À partir de là, l’affaire se révèle déjà plus tourmentée: on ne peut plus dériver puissance/action à partir d’en-puissance/ en-acte. Et on voit apparaître une figure du divin qui n’est ni celle du Tout-puissant identifié par la tradition nietzschéo-heideggérienne au « Dieu de la métaphysique », ni celle du Dieu faible convoqué notamment par le pensiero debole ou par Hans Jonas dans Le Concept de Dieu après Auschwitz. Un nouveau problème surgit alors: comment, après Aristote, s’opère le double nouage de l’être et du dieu avec la puissance ?
Plotin, fidèle en cela au presbeiai kai dunamei de Platon, République VI, pose la puissance au principe: l’Un-Bien est dunamis pantōn. Mais ce faisant, il la pose aussi comme excédentaire à l’être et comme effet du bien. Ce moment plotinien de la « puissance de tout » doit donc être distingué tant de celui, aristotélicien, de l’acte pur que de celui, chrétien, de la toute-puissance. La grande question qui régit l’enquête, la question la plus inquiète, a trait à l’écart entre ces deux derniers modèles : d’un côté, le dieu acte pur, sans puissance, et identique au bien; de l’autre, le Dieu tout-puissant, et dont la puissance peut être posée comme excédentaire, non plus à l’être, comme chez Plotin, mais au bien. Il y a en effet dans le concept même de toute-puissance une logique d’excès, que Genèse du Dieu souverain interroge à travers cinq séquences qui vont d’Augustin à Duns Scot. Si l’on veut penser la toute-puissance pour elle-même, alors il faut la soustraire à toute loi, éthique, physique ou logique. Avec Duns Scot, la toute-puissance divine finit par revêtir la forme, radicale et nue, d’un pouvoir arbitraire, illimité et souverain.
C’est cette grande opposition entre dieu acte pur et Dieu tout-puissant, dieu-bien et Dieu-souverain, qui organise les deux volets du diptyque. Comment passe-t-on d’une figure à l’autre ? Comment en vient-on à penser en Dieu non plus la réalité du bien mais la possibilité du mal (problème qui, je le souligne au passage, déplace celui de la théodicée) ?

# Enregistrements
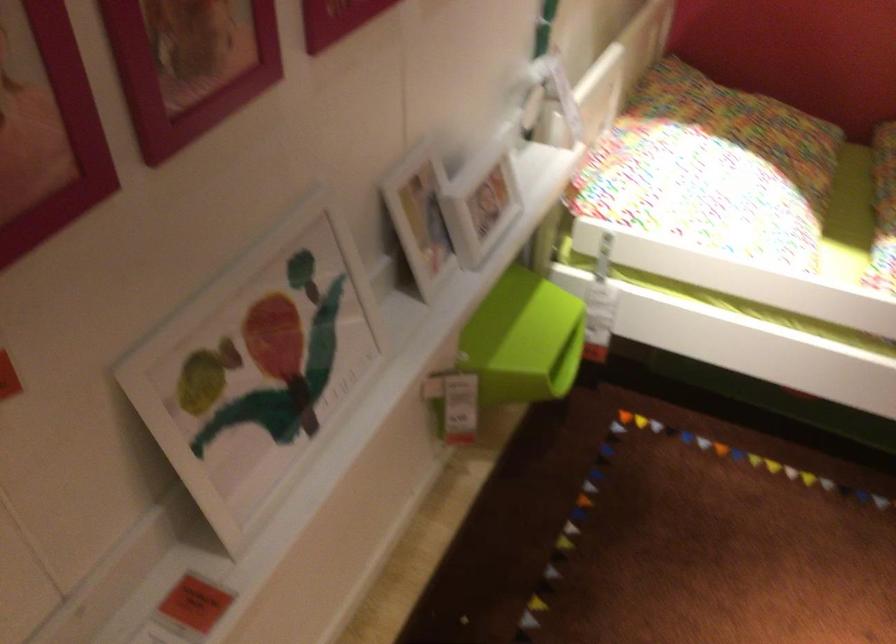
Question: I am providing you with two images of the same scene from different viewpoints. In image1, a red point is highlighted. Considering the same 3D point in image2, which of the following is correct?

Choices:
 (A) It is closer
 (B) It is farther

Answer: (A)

# Consigne donnée 1
Recopiez mot pour mot le passage du texte sur la puissance divine qui va de « C’est cette grande » jusqu'à « la théodicée) ? ».
# Consigne donnée 2
Prolongez le texte sur la puissance divine à partir de sa dernière phrase.
Les items forment un matériau à part, sans rapport avec le texte.

# Réponse attendue 1
C’est cette grande opposition entre dieu acte pur et Dieu tout-puissant, dieu-bien et Dieu-souverain, qui organise les deux volets du diptyque. Comment passe-t-on d’une figure à l’autre ? Comment en vient-on à penser en Dieu non plus la réalité du bien mais la possibilité du mal (problème qui, je le souligne au passage, déplace celui de la théodicée) ?

# Réponse attendue 2
Pour autant, la question ontologique n’est pas oubliée. Elle trouve même ici sa réponse : car le nouage de l’être et de la puissance se fait d’abord en Dieu, en l’être premier (masqué, chez Thomas d’Aquin, par le recours au lexique aristotélicien de l’acte pur : actus purus essendi). Le concept de toute-puissance divine requiert l’élaboration d’un nouveau concept de puissance qui se construit non pas à partir de, mais contre l’arkhè aristotélicienne.
Autrement dit, l’archéologie ici proposée dissocie l’arkhè des effets qui lui sont généralement attribués. Elle met au jour, sous l’apparente univocité et la trompeuse continuité du lexique de la puissance, des coupes conceptuelles, des crises, de l’irréconciliable et, à la source même de la métaphysique, un modèle radicalement opposé à celui qu’on croit la gouverner.
Question 2 : Revenons au premier volet de votre enquête. Quelle est la place de la nouvelle édition de Dieu sans la puissance dans votre projet intellectuel ?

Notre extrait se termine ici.